With ductile metals, such as low carbon steel, the material can easily deform and the reduction in strength isn’t terribly significant. Figure 3 shows a piece of SAE 1020 steel with a series of blisters that are about a quarter inch in diameter and are filled with hydrogen. It was part of some chemical process equipment and wasn’t highly stressed so the blisters didn’t cause any problems, but larger blisters can cause reduced ductility.

However, as steel is processed to become stronger, it almost always becomes less ductile and the effect of the atomic hydrogen becomes more critical. Figure 4 shows the magnified fracture of a steel spring used in a piece of pharmaceutical equipment. The bottom of this HRC 50 spring was rusted, the result of the cleaning process and a poor machine design. Looking at the crack face, the corrosion at the origin is readily visible, and a metallurgical analysis confirms that hydrogen was involved.

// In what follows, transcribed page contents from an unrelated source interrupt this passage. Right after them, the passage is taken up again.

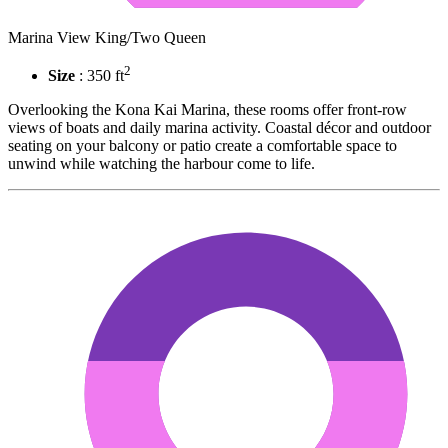
Marina View King/Two Queen
2
Size
: 350 ft
Overlooking the Kona Kai Marina, these rooms offer front-row
views of boats and daily marina activity. Coastal décor and outdoor
seating on your balcony or patio create a comfortable space to
unwind while watching the harbour come to life.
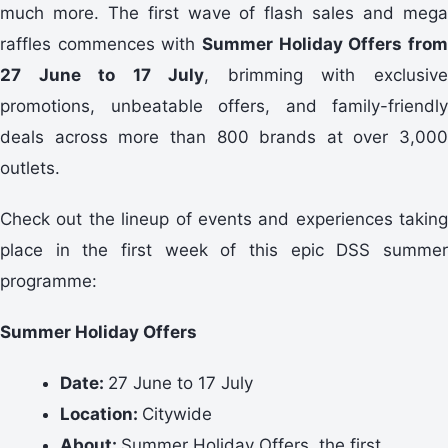
much more. The first wave of flash sales and mega
raffles commences with
Summer Holiday Offers from
27 June to 17 July
, brimming with exclusiv
promotions, unbeatable offers, and family-friendly
deals across more than 800 brands at over 3,000
outlets.
Check out the lineup of events and experiences taking
place in the first week of this epic DSS summer
programme:
Summer Holiday Offers
Date:
27 June to 17 July
Location:
Citywide
About:
Summer Holiday Offers, the first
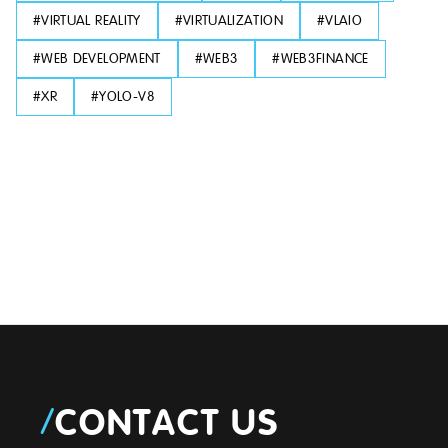
#
VIRTUAL REALITY
#
VIRTUALIZATION
#
VLAIO
#
WEB DEVELOPMENT
#
WEB3
#
WEB3FINANCE
#
XR
#
YOLO-V8
/
CONTACT US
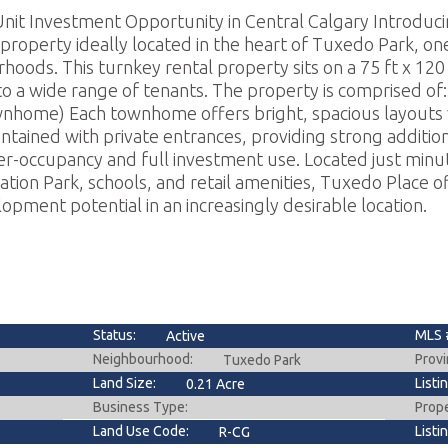
nit Investment Opportunity in Central Calgary Introduc
property ideally located in the heart of Tuxedo Park, on
hoods. This turnkey rental property sits on a 75 ft x 120 f
 to a wide range of tenants. The property is comprised 
wnhome) Each townhome offers bright, spacious layouts 
ontained with private entrances, providing strong additio
er-occupancy and full investment use. Located just min
ation Park, schools, and retail amenities, Tuxedo Place o
ment potential in an increasingly desirable location.
Status:
MLS 
Active
Neighbourhood:
Provi
Tuxedo Park
Land Size:
Listi
0.21 Acre
Business Type:
Prop
Land Use Code:
Listi
R-CG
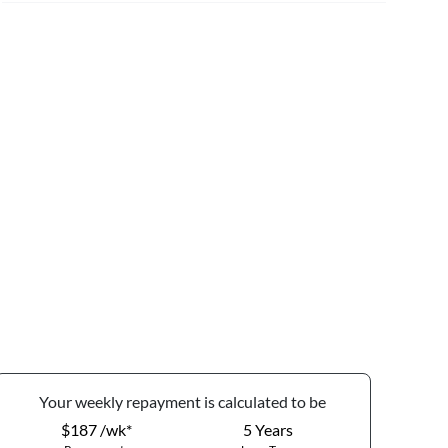
Your
week
ly repayment is calculated to be
$187 /wk*
5
Years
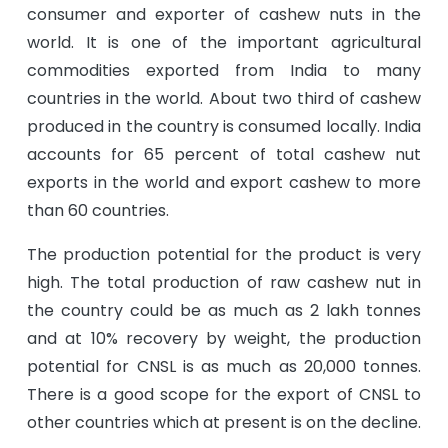
consumer and exporter of cashew nuts in the
world. It is one of the important agricultural
commodities exported from India to many
countries in the world. About two third of cashew
produced in the country is consumed locally. India
accounts for 65 percent of total cashew nut
exports in the world and export cashew to more
than 60 countries.
The production potential for the product is very
high. The total production of raw cashew nut in
the country could be as much as 2 lakh tonnes
and at 10% recovery by weight, the production
potential for CNSL is as much as 20,000 tonnes.
There is a good scope for the export of CNSL to
other countries which at present is on the decline.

We know that hydrogen cracking is the result of a combination of metal chemistry, temperature, stress and time. Nevertheless, the only way for sure to know if hydrogen has contributed to a failure is to have the part analyzed for hydrogen content, but there is no hard and fast rule as to the effect that corrosion has on causing the failures.

One of my first lessons about the effect of corrosion involved a $200,000 roller bearing in one of our machines. This was before the era of predictive maintenance, and we had removed it from position and opened it up to inspect the condition of the contact surfaces. The cause of the problem was that, after removing it from a very dirty environment, we had washed it with hot water that managed to get past the seals. So, when we opened the bearing there were a series of black marks on the inner and outer rings, and Figure 5 is a microscope’s view of the marks. They are corrosion pits and the technical staff from the bearing manufacturer told us that the hydrogen from the pitting had reduced the L10 life of the bearing to 10–20 percent of the original.

Black marks on the contact path of a rolling element bearing are almost always symptoms of corrosion that will greatly reduce ball and roller bearing life. With similar stress mechanisms and hardened steels, corrosion will also reduce the life of gear teeth and chain components.